What to produce> Print each of the rows below word for word, with nothing changed.

Data listing>
++++++++

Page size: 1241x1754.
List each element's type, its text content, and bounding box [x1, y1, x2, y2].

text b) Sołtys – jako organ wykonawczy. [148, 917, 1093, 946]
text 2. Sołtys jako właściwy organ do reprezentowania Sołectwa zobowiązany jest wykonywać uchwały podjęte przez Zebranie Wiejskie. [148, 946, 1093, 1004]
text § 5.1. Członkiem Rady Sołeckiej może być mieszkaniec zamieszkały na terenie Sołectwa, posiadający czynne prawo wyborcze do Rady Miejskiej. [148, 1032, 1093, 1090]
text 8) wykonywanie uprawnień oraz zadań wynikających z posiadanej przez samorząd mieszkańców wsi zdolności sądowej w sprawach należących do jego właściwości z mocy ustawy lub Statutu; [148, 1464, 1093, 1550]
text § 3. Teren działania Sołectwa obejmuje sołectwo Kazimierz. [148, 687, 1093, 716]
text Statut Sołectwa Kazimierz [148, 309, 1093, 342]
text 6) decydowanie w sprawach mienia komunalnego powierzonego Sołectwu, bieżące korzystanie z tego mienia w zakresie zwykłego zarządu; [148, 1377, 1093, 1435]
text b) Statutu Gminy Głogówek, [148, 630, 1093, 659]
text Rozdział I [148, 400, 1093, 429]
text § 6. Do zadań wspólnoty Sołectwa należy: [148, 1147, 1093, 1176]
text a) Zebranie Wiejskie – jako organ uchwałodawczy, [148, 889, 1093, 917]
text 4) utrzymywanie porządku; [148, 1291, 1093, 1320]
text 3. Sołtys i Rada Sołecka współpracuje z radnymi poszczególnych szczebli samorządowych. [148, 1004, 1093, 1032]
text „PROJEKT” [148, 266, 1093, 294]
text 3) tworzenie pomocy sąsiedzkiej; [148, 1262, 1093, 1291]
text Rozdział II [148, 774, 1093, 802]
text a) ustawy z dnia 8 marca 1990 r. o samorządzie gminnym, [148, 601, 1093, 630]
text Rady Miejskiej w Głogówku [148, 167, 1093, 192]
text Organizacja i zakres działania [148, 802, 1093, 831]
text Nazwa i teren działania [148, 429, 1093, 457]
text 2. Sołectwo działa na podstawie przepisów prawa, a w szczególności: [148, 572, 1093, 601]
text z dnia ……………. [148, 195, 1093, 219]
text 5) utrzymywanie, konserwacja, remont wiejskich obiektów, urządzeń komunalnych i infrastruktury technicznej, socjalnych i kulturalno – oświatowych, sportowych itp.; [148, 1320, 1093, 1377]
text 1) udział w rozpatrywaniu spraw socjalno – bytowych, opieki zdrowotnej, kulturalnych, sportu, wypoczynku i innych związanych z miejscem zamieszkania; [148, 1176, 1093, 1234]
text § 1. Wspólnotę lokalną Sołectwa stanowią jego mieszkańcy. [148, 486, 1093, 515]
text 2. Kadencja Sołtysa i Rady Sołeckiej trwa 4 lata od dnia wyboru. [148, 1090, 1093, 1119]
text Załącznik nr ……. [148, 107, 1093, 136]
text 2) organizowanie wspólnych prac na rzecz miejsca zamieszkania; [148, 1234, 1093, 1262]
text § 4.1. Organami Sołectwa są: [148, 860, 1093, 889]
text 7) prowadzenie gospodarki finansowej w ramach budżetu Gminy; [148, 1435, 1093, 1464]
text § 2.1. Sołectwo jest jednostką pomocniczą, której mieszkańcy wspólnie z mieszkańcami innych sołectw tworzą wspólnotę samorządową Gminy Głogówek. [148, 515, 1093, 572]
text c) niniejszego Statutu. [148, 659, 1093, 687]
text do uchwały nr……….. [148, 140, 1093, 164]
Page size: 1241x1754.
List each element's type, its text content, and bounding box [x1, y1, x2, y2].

++++++++

Full response>
Page size: 1241x1754.
List each element's type, its text content, and bounding box [x1, y1, x2, y2].

text b) Sołtys – jako organ wykonawczy. [148, 917, 1093, 946]
text 2. Sołtys jako właściwy organ do reprezentowania Sołectwa zobowiązany jest wykonywać uchwały podjęte przez Zebranie Wiejskie. [148, 946, 1093, 1004]
text § 5.1. Członkiem Rady Sołeckiej może być mieszkaniec zamieszkały na terenie Sołectwa, posiadający czynne prawo wyborcze do Rady Miejskiej. [148, 1032, 1093, 1090]
text 8) wykonywanie uprawnień oraz zadań wynikających z posiadanej przez samorząd mieszkańców wsi zdolności sądowej w sprawach należących do jego właściwości z mocy ustawy lub Statutu; [148, 1464, 1093, 1550]
text § 3. Teren działania Sołectwa obejmuje sołectwo Kazimierz. [148, 687, 1093, 716]
text Statut Sołectwa Kazimierz [148, 309, 1093, 342]
text 6) decydowanie w sprawach mienia komunalnego powierzonego Sołectwu, bieżące korzystanie z tego mienia w zakresie zwykłego zarządu; [148, 1377, 1093, 1435]
text b) Statutu Gminy Głogówek, [148, 630, 1093, 659]
text Rozdział I [148, 400, 1093, 429]
text § 6. Do zadań wspólnoty Sołectwa należy: [148, 1147, 1093, 1176]
text a) Zebranie Wiejskie – jako organ uchwałodawczy, [148, 889, 1093, 917]
text 4) utrzymywanie porządku; [148, 1291, 1093, 1320]
text 3. Sołtys i Rada Sołecka współpracuje z radnymi poszczególnych szczebli samorządowych. [148, 1004, 1093, 1032]
text „PROJEKT” [148, 266, 1093, 294]
text 3) tworzenie pomocy sąsiedzkiej; [148, 1262, 1093, 1291]
text Rozdział II [148, 774, 1093, 802]
text a) ustawy z dnia 8 marca 1990 r. o samorządzie gminnym, [148, 601, 1093, 630]
text Rady Miejskiej w Głogówku [148, 167, 1093, 192]
text Organizacja i zakres działania [148, 802, 1093, 831]
text Nazwa i teren działania [148, 429, 1093, 457]
text 2. Sołectwo działa na podstawie przepisów prawa, a w szczególności: [148, 572, 1093, 601]
text z dnia ……………. [148, 195, 1093, 219]
text 5) utrzymywanie, konserwacja, remont wiejskich obiektów, urządzeń komunalnych i infrastruktury technicznej, socjalnych i kulturalno – oświatowych, sportowych itp.; [148, 1320, 1093, 1377]
text 1) udział w rozpatrywaniu spraw socjalno – bytowych, opieki zdrowotnej, kulturalnych, sportu, wypoczynku i innych związanych z miejscem zamieszkania; [148, 1176, 1093, 1234]
text § 1. Wspólnotę lokalną Sołectwa stanowią jego mieszkańcy. [148, 486, 1093, 515]
text 2. Kadencja Sołtysa i Rady Sołeckiej trwa 4 lata od dnia wyboru. [148, 1090, 1093, 1119]
text Załącznik nr ……. [148, 107, 1093, 136]
text 2) organizowanie wspólnych prac na rzecz miejsca zamieszkania; [148, 1234, 1093, 1262]
text § 4.1. Organami Sołectwa są: [148, 860, 1093, 889]
text 7) prowadzenie gospodarki finansowej w ramach budżetu Gminy; [148, 1435, 1093, 1464]
text § 2.1. Sołectwo jest jednostką pomocniczą, której mieszkańcy wspólnie z mieszkańcami innych sołectw tworzą wspólnotę samorządową Gminy Głogówek. [148, 515, 1093, 572]
text c) niniejszego Statutu. [148, 659, 1093, 687]
text do uchwały nr……….. [148, 140, 1093, 164]
Page size: 1241x1754.
List each element's type, its text content, and bounding box [x1, y1, x2, y2].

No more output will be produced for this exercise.